Extracted text:
________________

From the Australian today -

United reminds Jetstar that protectionist policy cuts both ways

The US airline is pushing its case for open skies, writes David Stone
August 08, 2006

QANTAS and the Government have been confronted by a sharp reminder that airline protection is a double-edged sword.


To shore up the case against opening the Los Angeles route to Singapore Airlines, Transport Minister Warren Truss initially made much of Virgin Blue's aspirations to fly the Pacific route. Virgin Blue CEO Brett Godfrey has not hidden the low-cost carrier's need for considerable lead-in time - apart from anything else, it has to acquire the suitable long-range aircraft - and he has kept to his February 2008 timeline.
Virgin Blue also says it needs to operate daily for the service to be viable. But as the current entitlement under the US-Australian bilateral air services agreement provides for only four services a week by a newly designated carrier, it has urged the Government to negotiate a capacity increase with the US.
A similar situation now faces Qantas's low-cost subsidiary Jetstar, which has included Honolulu in the destinations listed for the airline's initial international services, but was unable to announce the Honolulu fare level along with the others last week.
Jetstar wants to fly five services to Honolulu from December - three services a week from Sydney and two from Melbourne. The bilateral agreement only allows four.
Undeterred, on May 26 Jetstar proceeded with an application to the US Department of Transportation (DoT) for a "foreign air carrier permit" setting out the services it intends to operate, but then found itself ambushed by United Airlines.
Under the usual US consultation and submission process, the American carrier correctly pointed out to the DoT that the services for which Jetstar sought approval exceeded the relevant Australian entitlement.
United wanted to ensure that if DoT approved a permit for Jetstar, it was not thereby approving the airline's "extra-bilateral service proposal".
United asserted that capacity was limited under the US-Australia agreement "because the Government of Australia and its carriers (particularly Qantas, the owner of Jetstar) want it that way", adding that "the US opposes such anti-competitive limitations".
Summing up the situation, United said: "Now that Australian carriers apparently find themselves hoist on the regulatory petard constructed by their own protectionist policies, the US should use the leverage created by this situation to achieve an end to all anti-competitive restrictions."
It proposed that instead of offering an incremental exception to the capacity limits to accommodate Jetstar's schedule, the US should offer Australia and its carriers the opportunity to operate without any restriction by entering into an open skies agreement.
That would allow Jetstar to operate the services it proposed, and also to increase them in line with market demands, without having to comply with "complicated and restrictive" arrangements like those currently in place.
United argued that the US should not dissipate the leverage it needed to obtain Australian acceptance of open skies by allowing selective exceptions to the present capacity regime to benefit Australian carriers.
It backed up this argument by reminding DoT that previously Australia had refused to allow United to exceed restrictions similar to those now facing Jetstar - a reference to United's plan some years before to operate a daily service over the North Pacific route included in the agreement.

________________

Given information:

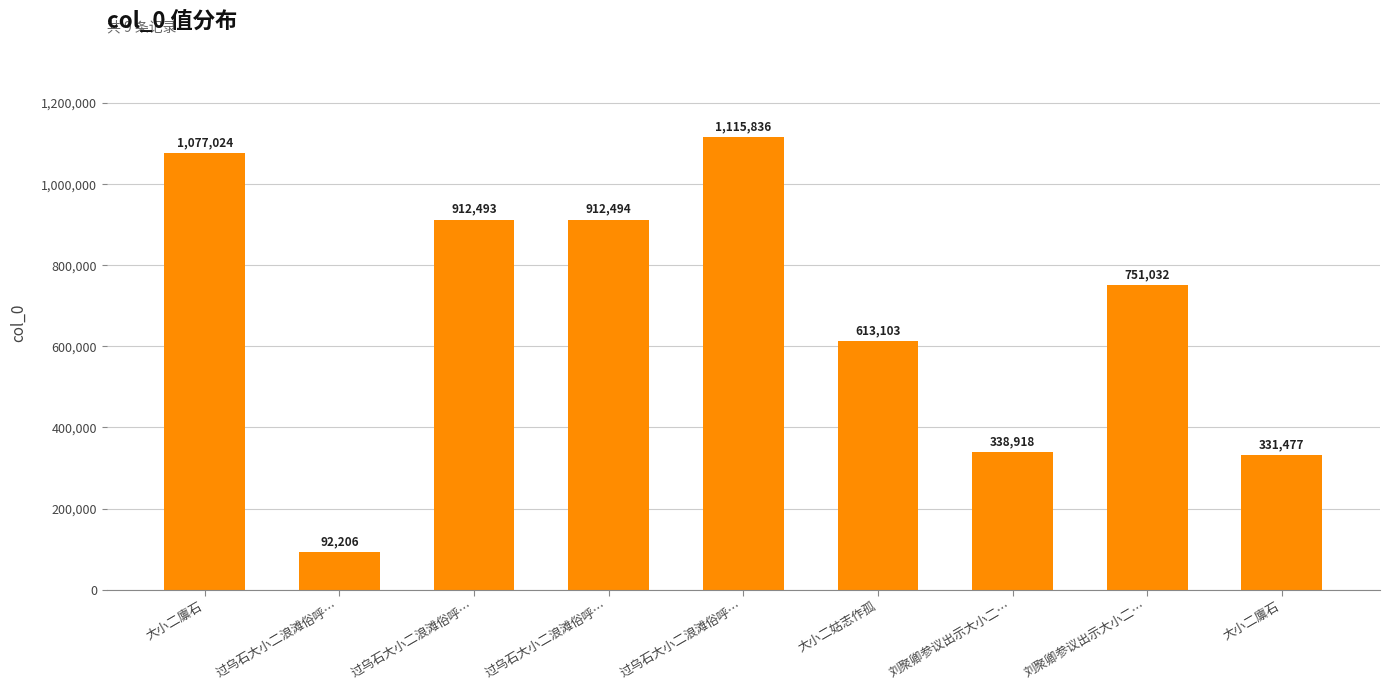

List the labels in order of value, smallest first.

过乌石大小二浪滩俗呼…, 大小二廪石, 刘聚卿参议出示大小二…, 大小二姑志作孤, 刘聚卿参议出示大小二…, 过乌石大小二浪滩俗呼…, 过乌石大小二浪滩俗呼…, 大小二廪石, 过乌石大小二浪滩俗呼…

________________

Complete the following:
1 - In the article on United and Jetstar, change "market demands" to "customer demand" and reproduce the passage that begins with the words "That would allow" and ends after "currently in place.".
2 - According to the article on United and Jetstar, how many weekly services does Jetstar want to fly to Honolulu, and from which cities?

Replies:
1 -
That would allow Jetstar to operate the services it proposed, and also to increase them in line with customer demand, without having to comply with "complicated and restrictive" arrangements like those currently in place.

2 - Five services a week: three from Sydney and two from Melbourne.